Não fosse este meu olhar de plástico, neste momento estático sob o céu de polietileno, forrando o teto estampado de estrelas da sala dos fundos de minha garganta profunda, onde os sonhos gangrenam.
Talvez eu não pensasse no silêncio que a morte me causa.
Não fosse este feixe de luz, por onde o dia me escapa, fazendo com que as lágrimas chamuscadas vertam por minha face escarlate queimando como vela consumindo o pavio curto, que só tomba quando a vela acaba.
Talvez eu não pensasse no silêncio que a morte me causa.
Não fossem estas tardes frias de outono, deste zunido de vento, dentro deste cemitério-tempo onde pousam meus sentimentos, onde abro minhas feridas, descasco meus tumores e lambo minhas ínguas.
Talvez eu não pensasse no silêncio que a morte me causa.
 Não fosse este espaço-crúcis, nesta via de mão única, no qual mantenho meus braços e pernas abertos, estendidos, prontos ao ritual de amputação dos membros, preparando-os para a fervura em fogo brando, sem o tempero das flores ou de gemidos.
Talvez eu não pensasse no silêncio que a morte me causa.
Não fosse esta noite monstro, de rosto invisível a carcomer os glóbulos brancos dos meus olhos de vidro com a mesma gula em que as plantas carnívoras, silenciosa e vorazmente, devoraram os jardins da babilônia com tempero de azeite impuro.
Talvez eu não pensasse no silêncio que a morte me causa.
Quando penso na morte o mundo fica suspenso diante de mim. As pálpebras, as horas, as folhas, tudo fica imóvel.
A respiração para, o vazio expande, o grito é oco e pouco, o céu é branco, o chão cega e afunda numa queda que não se acaba. Fico ali diante dos pontos luminosos que acendem e se apagam lentamente
Quando penso em morrer fico estatelada no meio da sala, diante da porta fechada, não ouço nada, nem céu, nem mar, nem lama, sei que meus pés estão imersos, mas não sinto nem nojo, nem calafrios, nenhuma dor que me perfure o fígado.

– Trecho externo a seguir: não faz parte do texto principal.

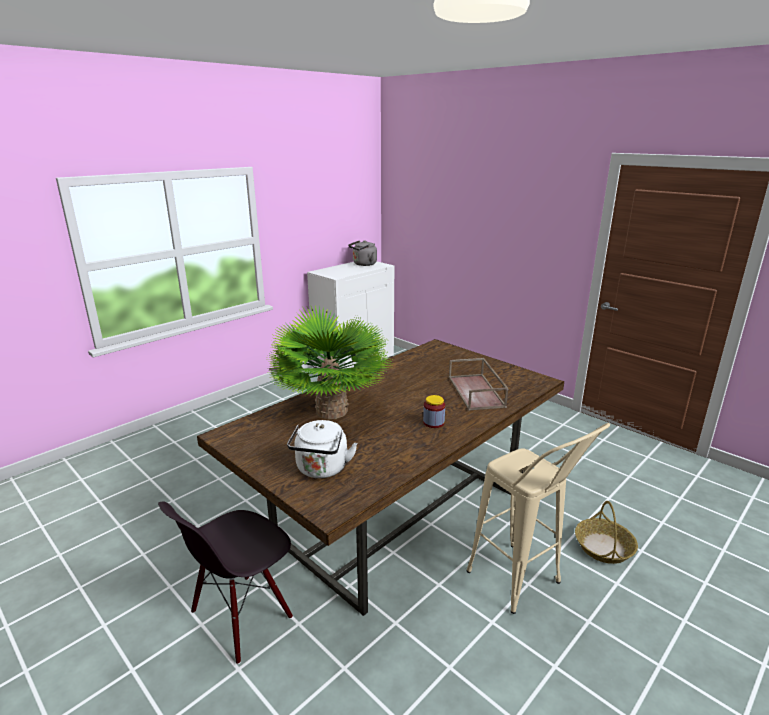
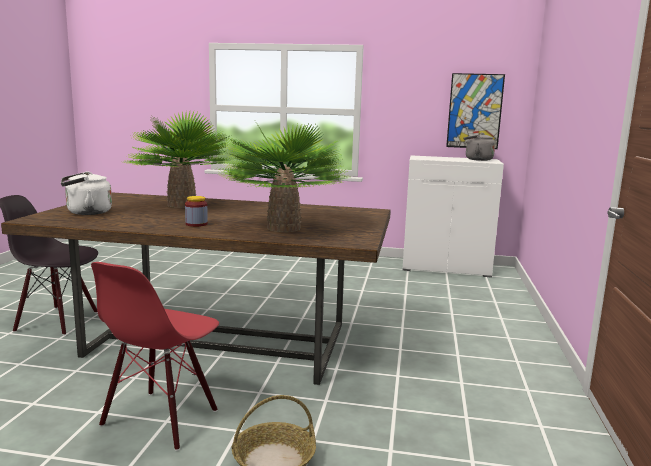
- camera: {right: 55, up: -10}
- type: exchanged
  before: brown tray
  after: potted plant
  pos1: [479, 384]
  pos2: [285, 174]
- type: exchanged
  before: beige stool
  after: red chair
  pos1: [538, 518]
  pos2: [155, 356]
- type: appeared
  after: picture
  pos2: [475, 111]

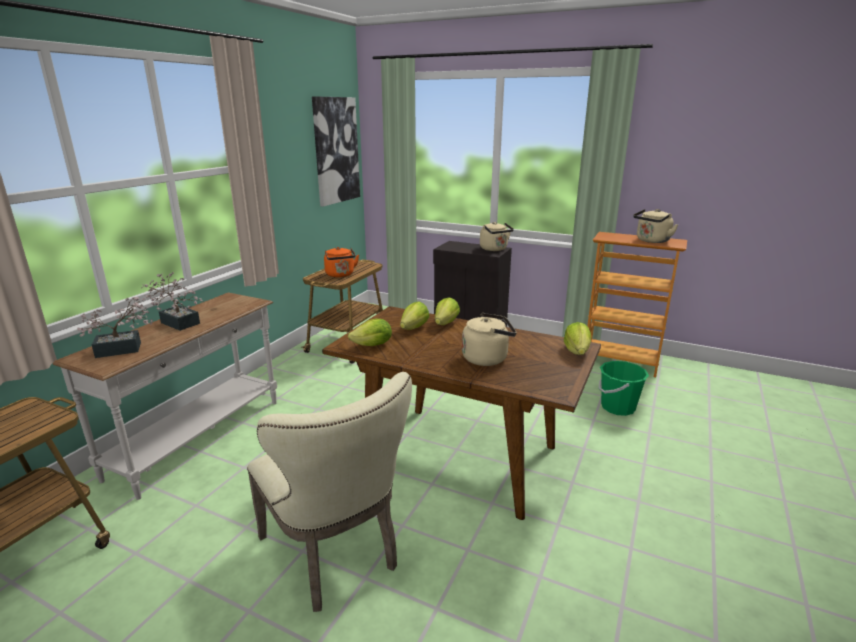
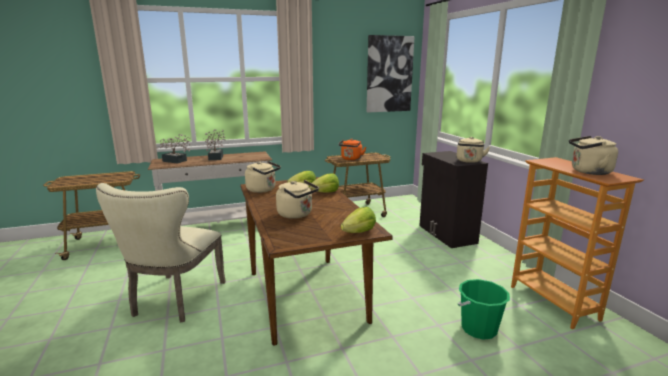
- camera: {right: 45, up: -5}
- type: exchanged
  before: lettuce
  after: beige kettle
  pos1: [370, 332]
  pos2: [263, 177]

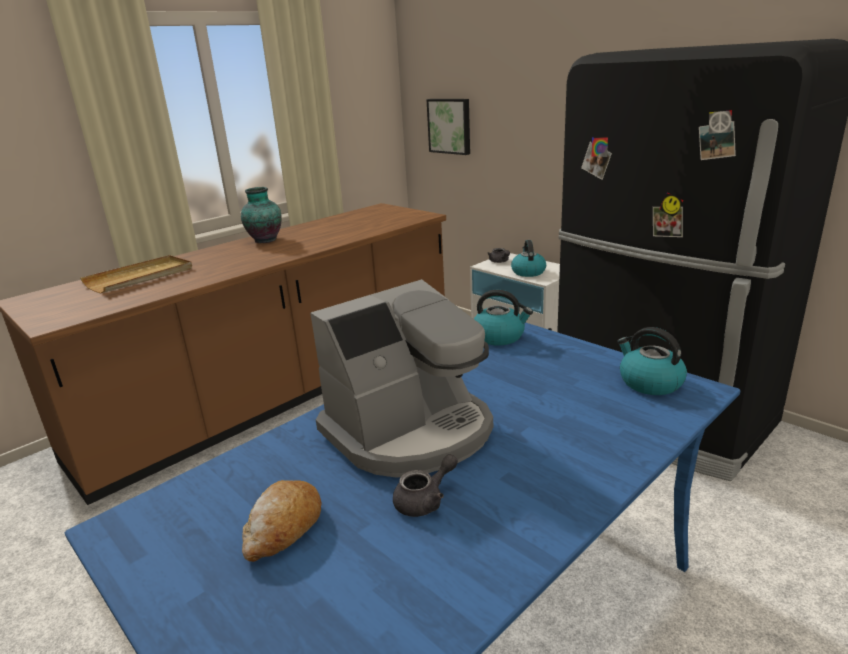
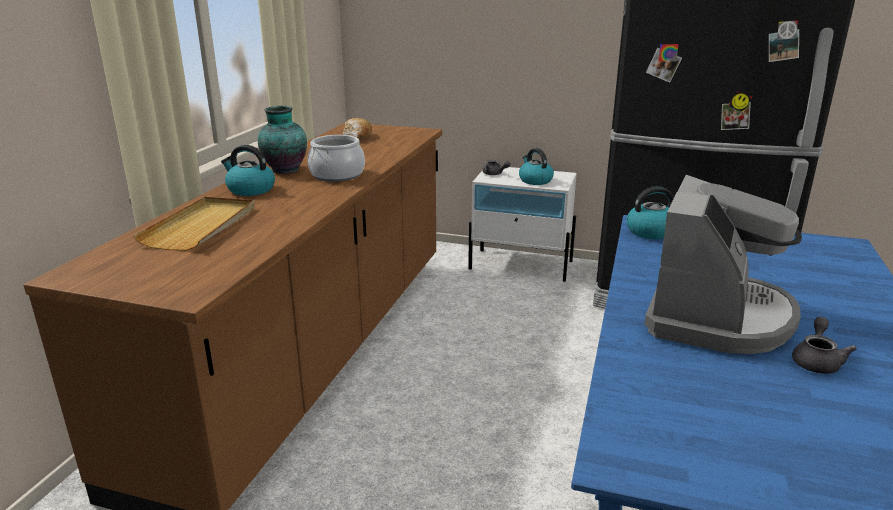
- camera: {right: -30, up: 0}
- type: missing
  before: picture
  pos1: [448, 127]
- type: relocated
  before: kettle
  pos1: [652, 361]
  pos2: [248, 170]
- type: relocated
  before: bread
  pos1: [281, 521]
  pos2: [357, 129]
- type: appeared
  after: cooking pot
  pos2: [336, 157]

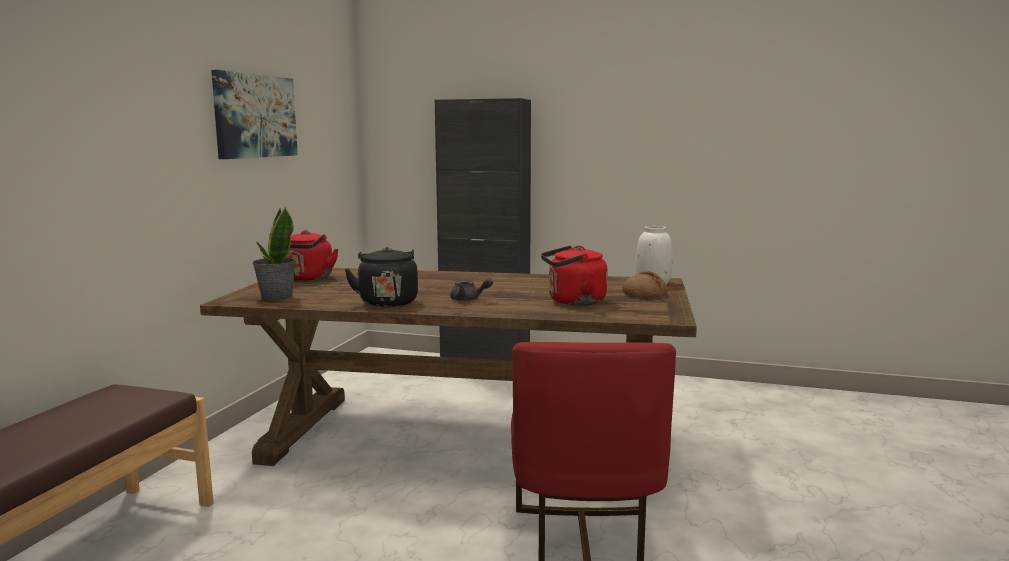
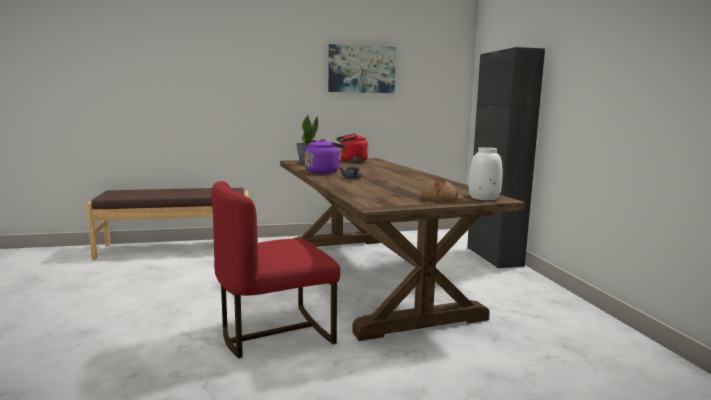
- camera: {right: 60, up: 0}
- type: missing
  before: red kettle
  pos1: [574, 276]
- type: colour
  before: black kettle
  after: purple kettle
  pos1: [381, 277]
  pos2: [325, 156]

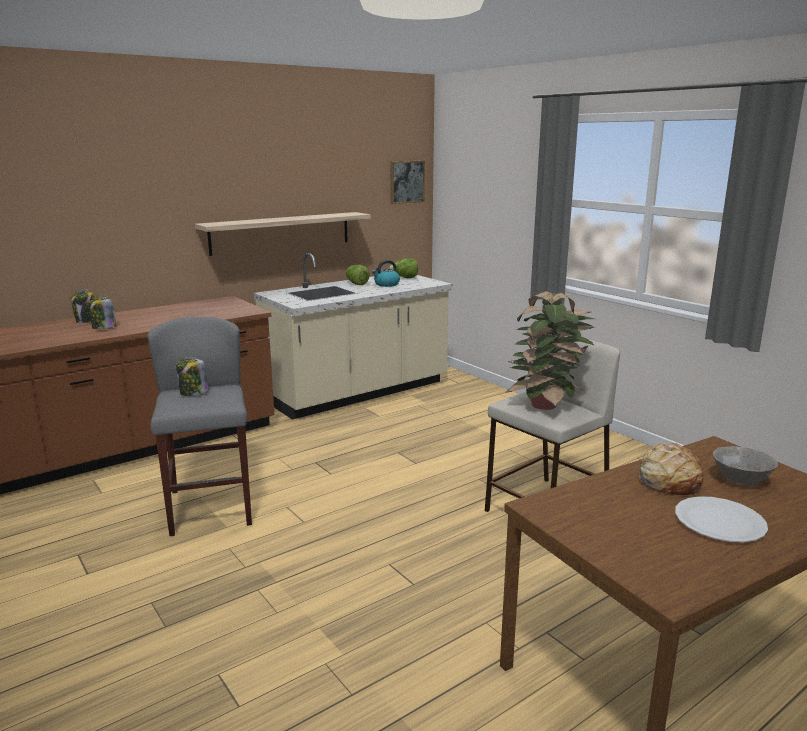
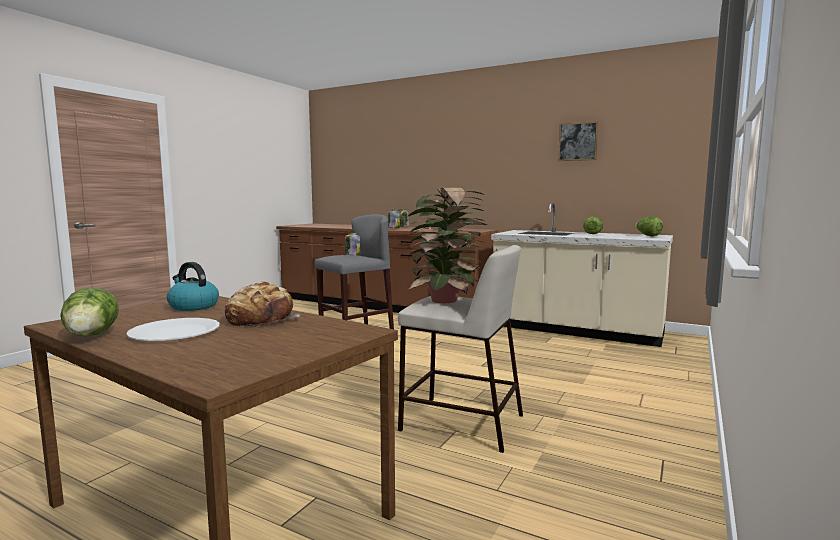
- camera: {right: 65, up: -10}
- type: relocated
  before: picture
  pos1: [408, 182]
  pos2: [578, 141]
- type: missing
  before: shelf
  pos1: [283, 234]
- type: relocated
  before: kettle
  pos1: [386, 273]
  pos2: [193, 286]
- type: missing
  before: grey bowl
  pos1: [745, 465]
- type: appeared
  after: lettuce
  pos2: [89, 312]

Quando penso na morte me calo, frente ao silêncio que a morte me causa.
Tento me lembrar, por quanto tempo estive morta?
Diante da vela que me despe, revelando a transparência do meu corpo de pedra e PET, percebo esta luz pouca que me resta, uma fagulha em meu peito, um caminho estreito, nele pulsa uma chama acesa, inda que só uma réstia, inda que só um fio em brasa que me move para além da porta.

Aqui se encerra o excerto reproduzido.